— start Supplied material —

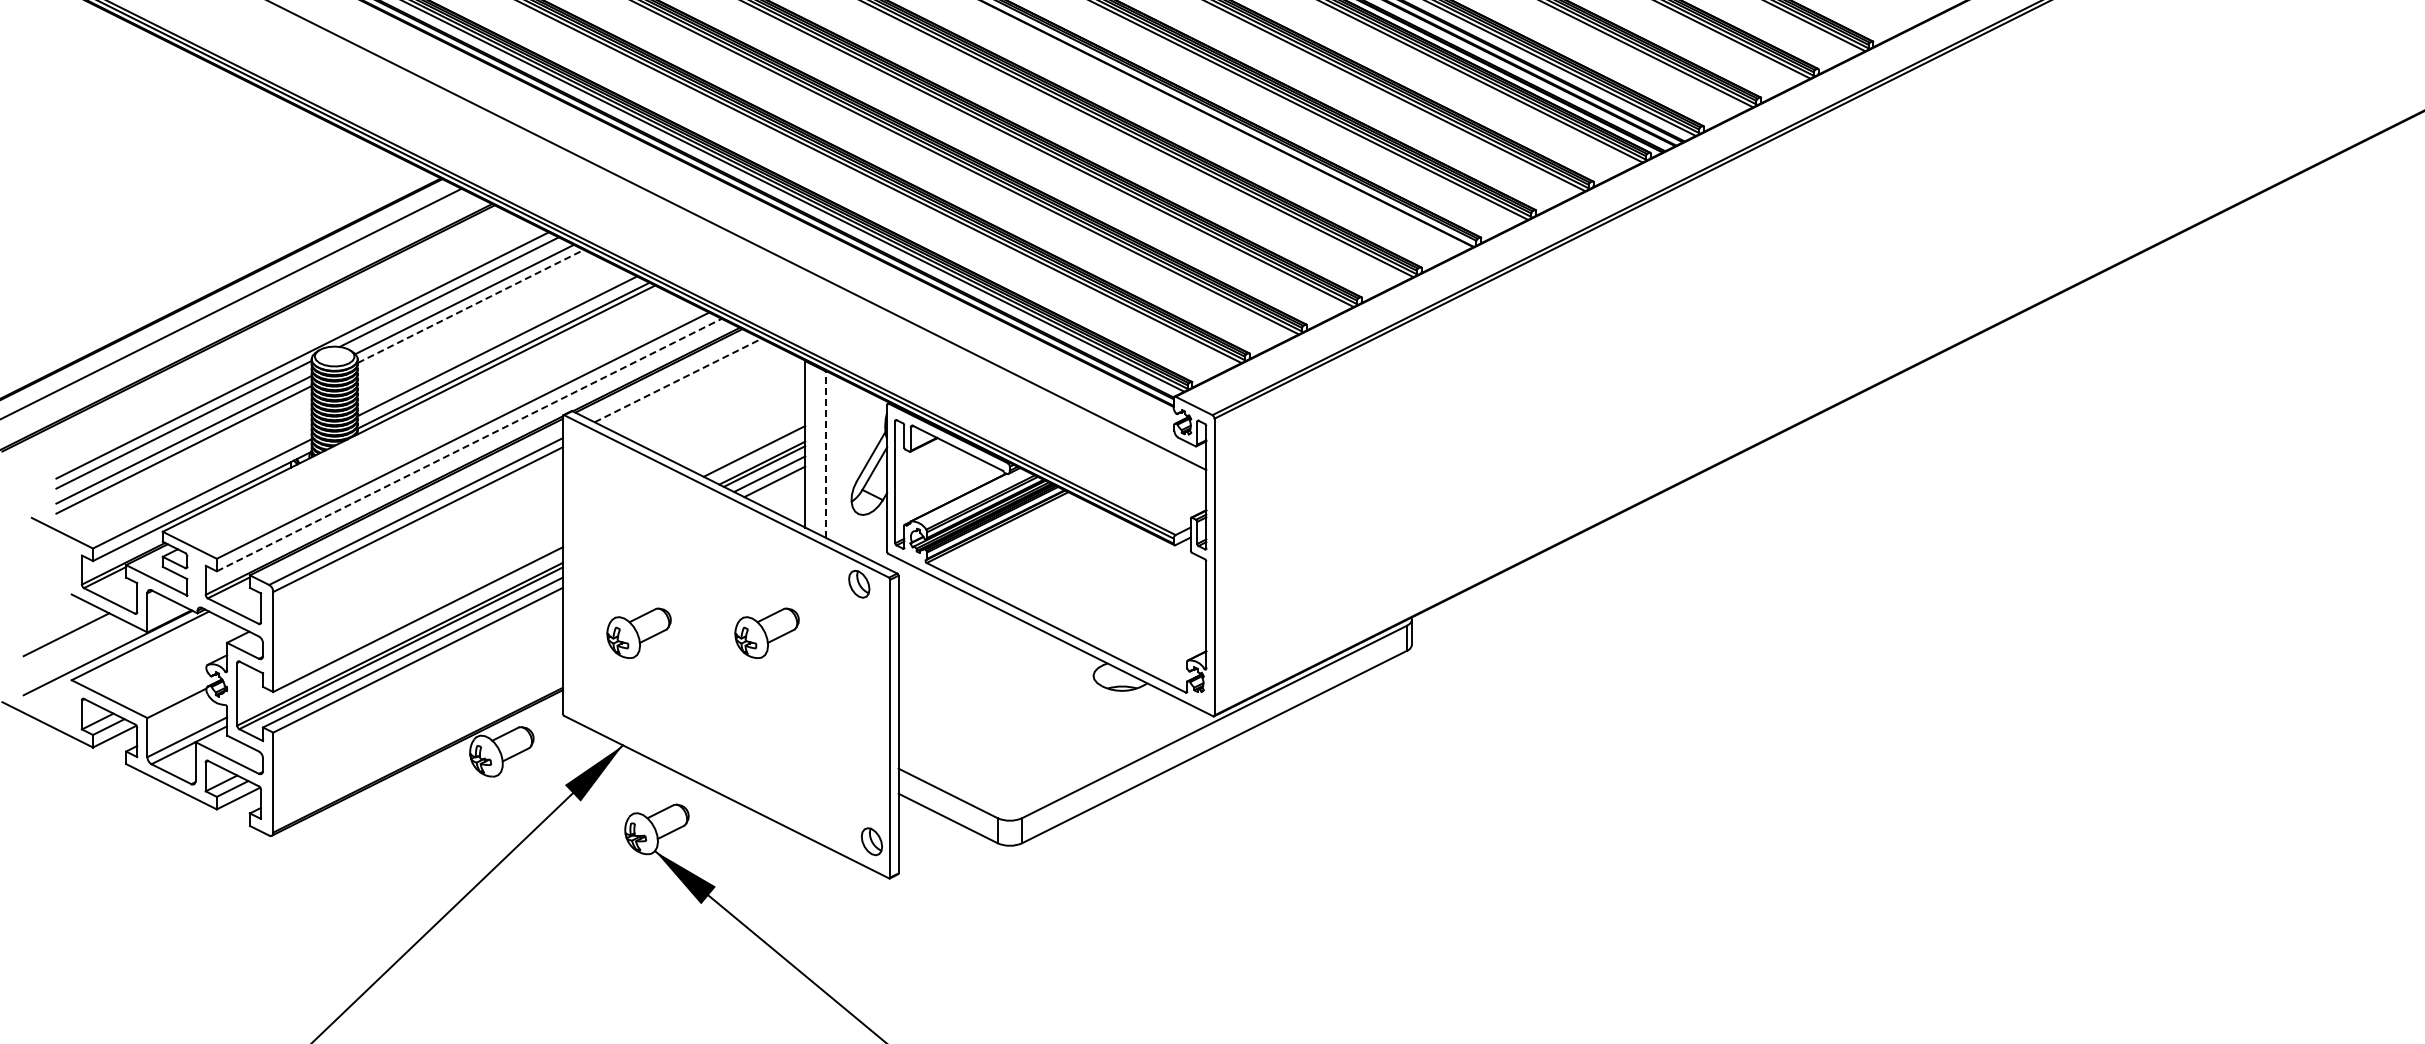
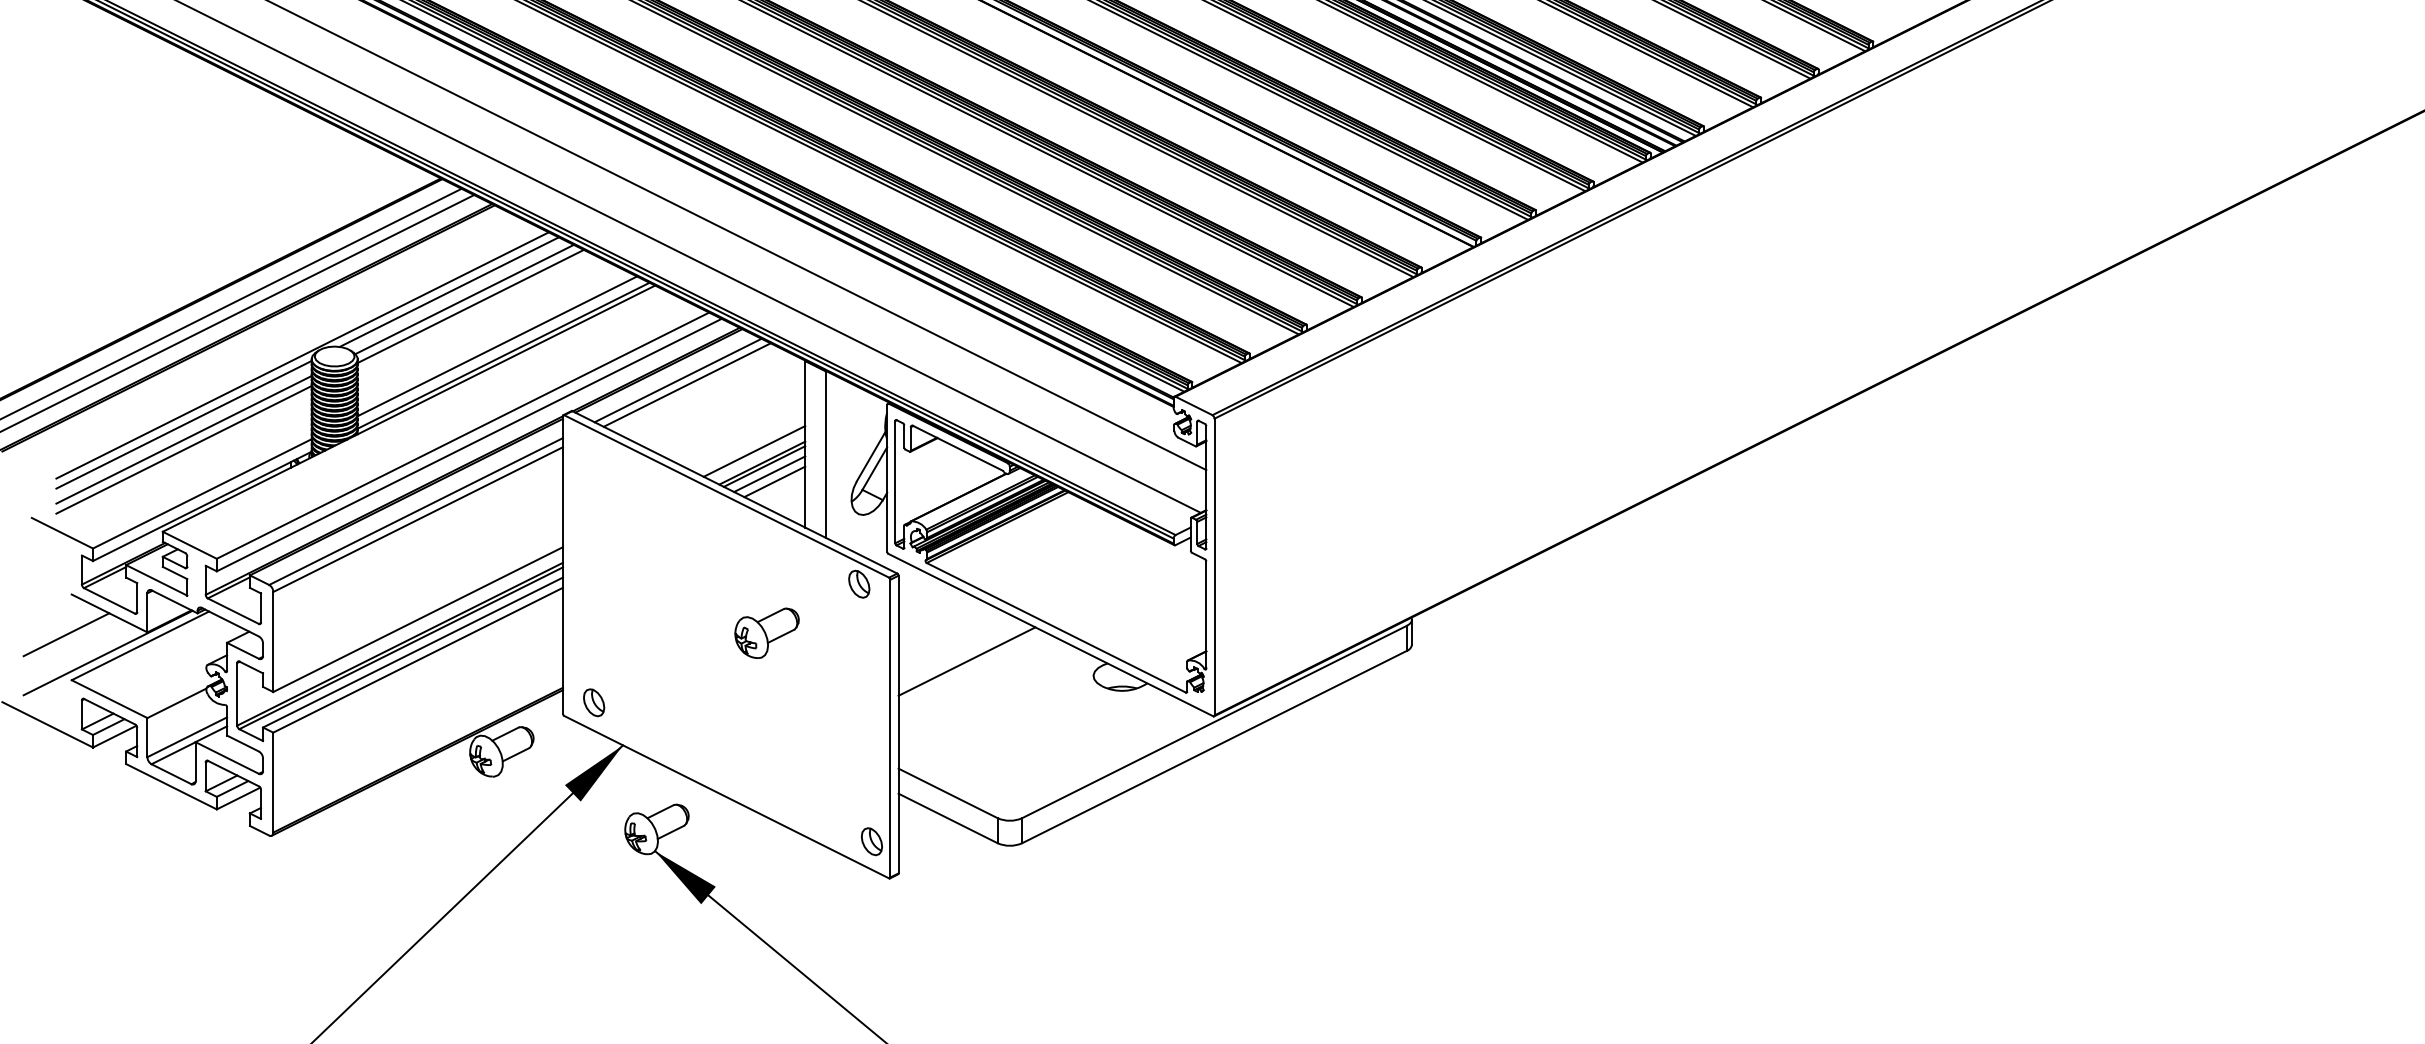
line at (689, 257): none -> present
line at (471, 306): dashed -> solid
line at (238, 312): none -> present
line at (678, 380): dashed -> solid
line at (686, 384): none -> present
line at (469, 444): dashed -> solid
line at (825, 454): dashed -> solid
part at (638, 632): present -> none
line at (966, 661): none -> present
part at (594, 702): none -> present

— end Supplied material —
— start Supplied material —

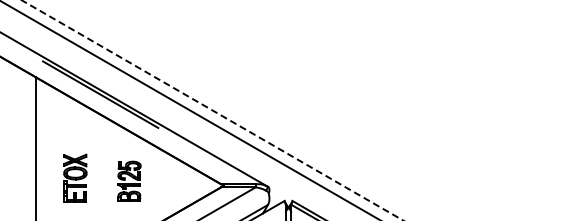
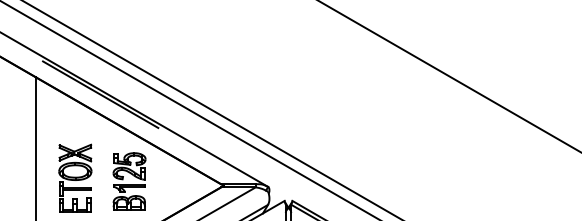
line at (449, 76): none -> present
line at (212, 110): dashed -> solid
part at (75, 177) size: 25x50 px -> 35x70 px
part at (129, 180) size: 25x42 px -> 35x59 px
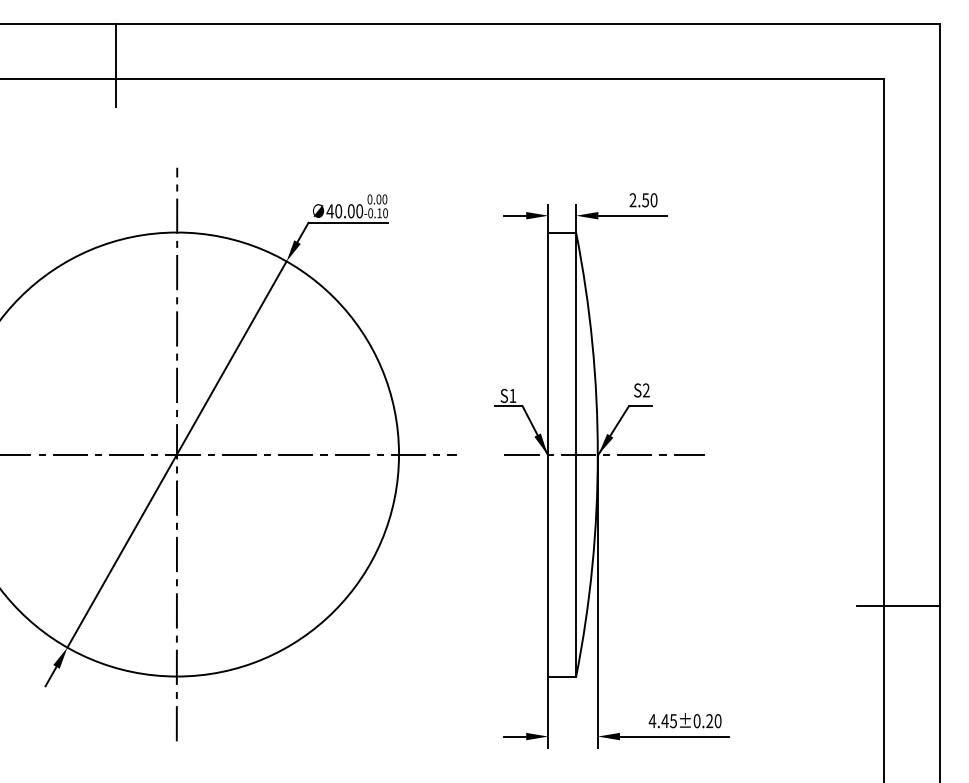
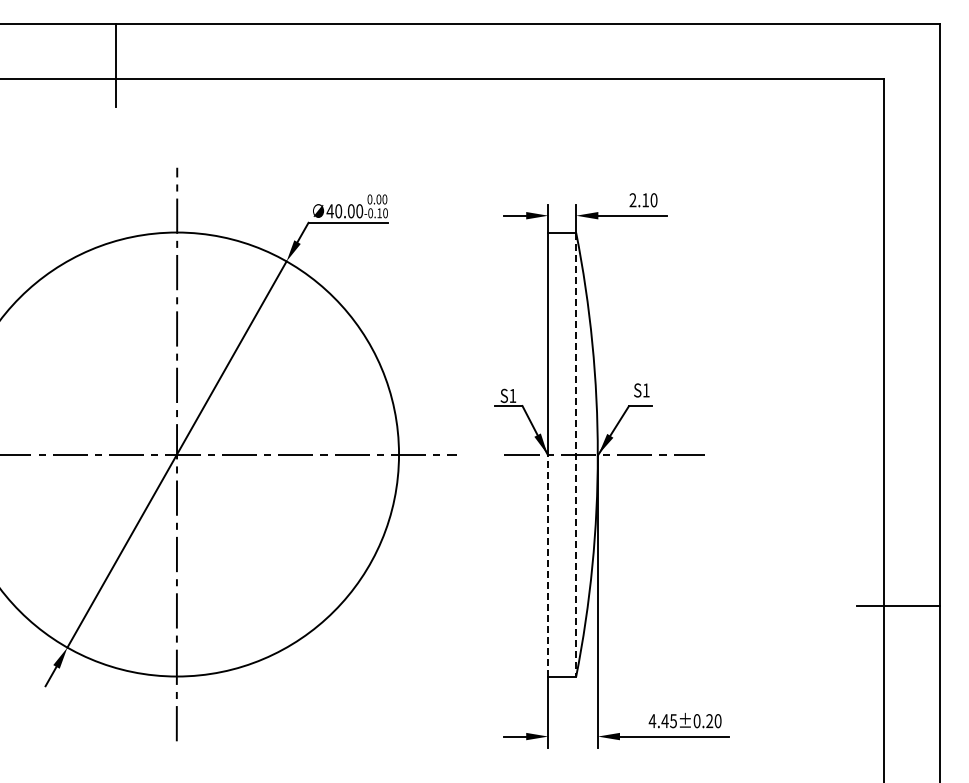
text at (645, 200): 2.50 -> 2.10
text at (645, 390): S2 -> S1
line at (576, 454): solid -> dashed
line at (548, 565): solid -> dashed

— end Supplied material —

__What is expected__: Copy the entries above word for word, starting with the line containing "line at (689, 257): none -> present" and continuing through the line containing "part at (594, 702): none -> present".

__Solution to this task__:
line at (689, 257): none -> present
line at (471, 306): dashed -> solid
line at (238, 312): none -> present
line at (678, 380): dashed -> solid
line at (686, 384): none -> present
line at (469, 444): dashed -> solid
line at (825, 454): dashed -> solid
part at (638, 632): present -> none
line at (966, 661): none -> present
part at (594, 702): none -> present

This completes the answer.